New York state will make available $1.5 million in federal funding to expand telehealth for addiction treatment, Gov. Kathy Hochul (D) said Friday. Providers can apply for up to $15,000 each from the Substance Abuse Prevention and Treatment Block Grant to upgrade telehealth infrastructure and buy software, tablets and phones, the govenor’s office said. “Like too many New Yorkers, I know what it's like to lose a loved one to addiction. There's an empty chair at our family table where my nephew, Michael, should be," Hochul said. “New Yorkers struggling with addiction should have access to telehealth services that will provide the treatment they need.”

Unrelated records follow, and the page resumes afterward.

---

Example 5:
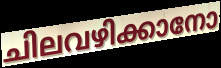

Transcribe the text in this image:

ചിലവഴിക്കാനോ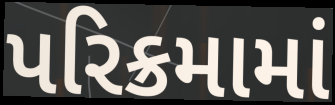
પરિક્રમામાંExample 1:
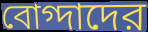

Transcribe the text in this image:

বোগ্দাদের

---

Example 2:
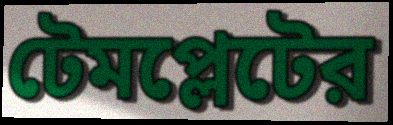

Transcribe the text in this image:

টেমপ্লেটের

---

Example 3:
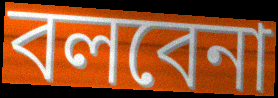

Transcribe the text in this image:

বলবেনা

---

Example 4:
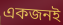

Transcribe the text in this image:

একজনই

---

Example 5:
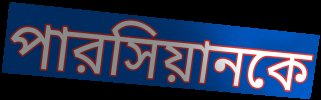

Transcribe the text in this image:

পারসিয়ানকে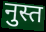
नुस्त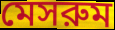
মেসরুম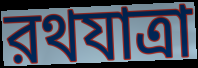
রথযাত্রাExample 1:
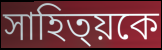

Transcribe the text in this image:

সাহিত্য়কে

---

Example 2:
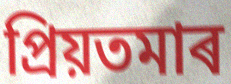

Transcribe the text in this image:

প্ৰিয়তমাৰ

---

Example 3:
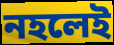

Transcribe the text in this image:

নহলেই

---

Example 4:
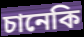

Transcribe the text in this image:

চানেকি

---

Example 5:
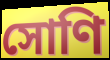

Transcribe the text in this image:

সোণিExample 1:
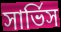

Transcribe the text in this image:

সার্ভিস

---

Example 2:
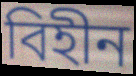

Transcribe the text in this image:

বিহীন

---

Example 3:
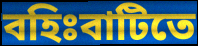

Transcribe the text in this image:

বহিঃবাটিতে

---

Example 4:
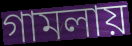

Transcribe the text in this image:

গামলায়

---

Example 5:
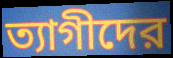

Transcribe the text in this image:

ত্যাগীদেরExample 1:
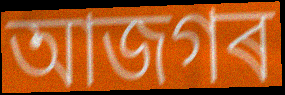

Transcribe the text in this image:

আজগৰ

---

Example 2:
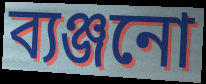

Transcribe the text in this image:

ব্যঞ্জনো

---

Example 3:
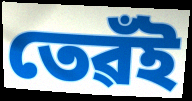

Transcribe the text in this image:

তেৱঁই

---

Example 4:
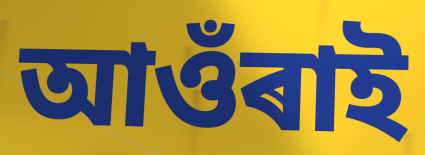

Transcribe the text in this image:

আওঁৰাই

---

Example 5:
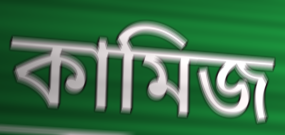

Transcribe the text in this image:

কামিজ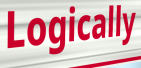
LogicallyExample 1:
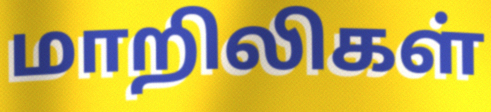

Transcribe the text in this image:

மாறிலிகள்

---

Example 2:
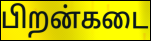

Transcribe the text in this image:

பிறன்கடை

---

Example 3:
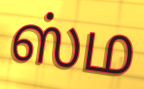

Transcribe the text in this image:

ஸ்ம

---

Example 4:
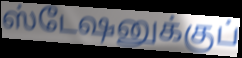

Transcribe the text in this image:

ஸ்டேஷனுக்குப்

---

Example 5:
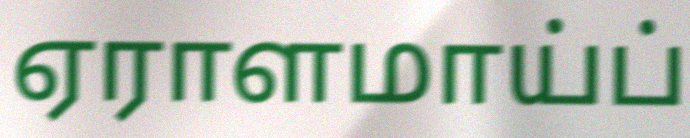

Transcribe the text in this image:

ஏராளமாய்ப்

The Cybersecurity and Infrastructure Security Agency is preparing to release guidance on how to identify and mitigate risks of misinformation and malware attacks, given rising tensions between Russia and Ukraine, CISA Director Jen Easterly said Friday. CISA hasn’t identified specific, credible threats to the “U.S. homeland,” but agencies and entities need to be ready for digital risk, she said during an Aspen Institute livestream. Private entities are more likely to experience threats first, so it’s important for businesses to report incidents to CISA, she said. That way the government can assess “seemingly disparate events,” she said.

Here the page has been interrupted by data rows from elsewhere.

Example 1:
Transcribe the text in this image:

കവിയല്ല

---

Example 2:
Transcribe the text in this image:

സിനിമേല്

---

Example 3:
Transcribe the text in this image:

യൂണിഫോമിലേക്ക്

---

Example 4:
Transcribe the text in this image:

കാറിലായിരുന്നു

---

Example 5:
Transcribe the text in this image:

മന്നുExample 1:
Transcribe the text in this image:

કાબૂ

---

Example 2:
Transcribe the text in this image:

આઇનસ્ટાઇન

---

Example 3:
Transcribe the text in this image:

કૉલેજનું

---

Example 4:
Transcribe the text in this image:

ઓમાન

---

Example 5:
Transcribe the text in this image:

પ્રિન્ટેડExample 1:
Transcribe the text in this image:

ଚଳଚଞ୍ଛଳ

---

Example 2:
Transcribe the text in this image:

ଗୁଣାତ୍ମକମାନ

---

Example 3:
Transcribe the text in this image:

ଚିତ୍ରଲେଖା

Eun Young Choi will be DOJ’s first National Cryptocurrency Enforcement Team director, the department announced Thursday. Choi has been a DOJ prosecutor for about 10 years and recently was senior counsel to the deputy attorney general. Assistant Attorney General Kenneth Polite cited the “rapid innovation of digital assets and distributed ledger technologies” and its connection to cyberattacks, narcotics trafficking and money laundering. Deputy Attorney General Lisa Monaco on Thursday called on crypto companies to “root out abuses. To those who do not, we will hold you accountable where we can.” The FBI’s new unit will combine crypto experts, blockchain analysis and virtual asset seizure, she said.

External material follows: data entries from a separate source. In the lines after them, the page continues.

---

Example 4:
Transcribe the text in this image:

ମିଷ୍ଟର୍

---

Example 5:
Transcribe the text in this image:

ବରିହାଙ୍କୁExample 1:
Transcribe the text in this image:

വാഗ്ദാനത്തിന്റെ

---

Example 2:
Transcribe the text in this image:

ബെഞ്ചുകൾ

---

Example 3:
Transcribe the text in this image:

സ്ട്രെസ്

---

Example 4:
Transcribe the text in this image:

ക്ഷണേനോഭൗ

Amazon Web Services completed its first 16 AWS Local Zones in the U.S. and plans to launch in 32 new metropolitan areas in 26 countries, it said Wednesday. Local Zones are an “infrastructure deployment” putting compute, storage, database and other services at the edge of the cloud near large population, industry and information technology centers. They allow customers to use AWS services locally while connecting to the rest of their workloads running in AWS regions with “the same elasticity, pay-as-you-go model, application programming interfaces and toolsets," it said. Customers with applications that require ultra-low latency, such as remote real-time gaming, media and entertainment content creation, live video streaming, engineering simulations, augmented and virtual reality and machine learning inference at the edge want AWS infrastructure “closer to their end users to support a seamless experience,” it said. Customers in Atlanta, Boston, Chicago, Dallas, Denver, Houston, Kansas City, Las Vegas, Los Angeles, Miami, Minneapolis, New York, Philadelphia, Phoenix, Portland, Ore., and Seattle can use Local Zones to deliver applications requiring “single-digit millisecond latency,” AWS said. The company is rolling it out to metro areas in other parts of the world over the next two years so that customers can meet data residency requirements in regulated sectors like health care and life sciences, financial services and government, it said. AWS manages and supports Local Zones; customers won’t have to incur the expense and effort of procuring, operating, and maintaining infrastructure to support low-latency applications, it said.